-- WHAT TO PRODUCE --
Within the entries below, find each line containing the word "Kassetter" and copy it.
Start of MATERIAL FOR THIS EXERCISE
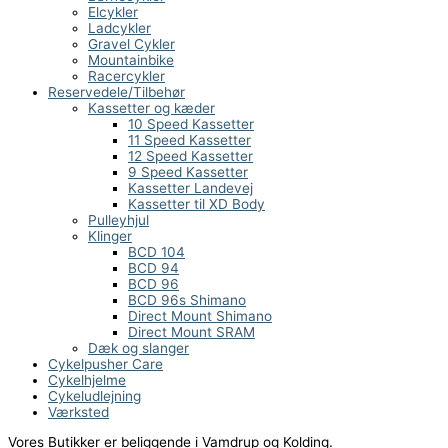
Elcykler
Ladcykler
Gravel Cykler
Mountainbike
Racercykler
Reservedele/Tilbehør
Kassetter og kæder
10 Speed Kassetter
11 Speed Kassetter
12 Speed Kassetter
9 Speed Kassetter
Kassetter Landevej
Kassetter til XD Body
Pulleyhjul
Klinger
BCD 104
BCD 94
BCD 96
BCD 96s Shimano
Direct Mount Shimano
Direct Mount SRAM
Dæk og slanger
Cykelpusher Care
Cykelhjelme
Cykeludlejning
Værksted
Vores Butikker er beliggende i Vamdrup og Kolding.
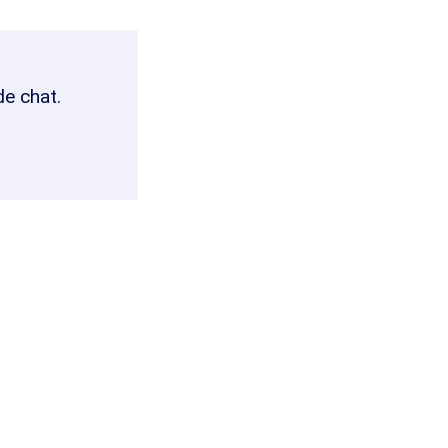
de chat.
End of MATERIAL FOR THIS EXERCISE
-- EXPECTED ANSWER --
Kassetter og kæder
10 Speed Kassetter
11 Speed Kassetter
12 Speed Kassetter
9 Speed Kassetter
Kassetter Landevej
Kassetter til XD Body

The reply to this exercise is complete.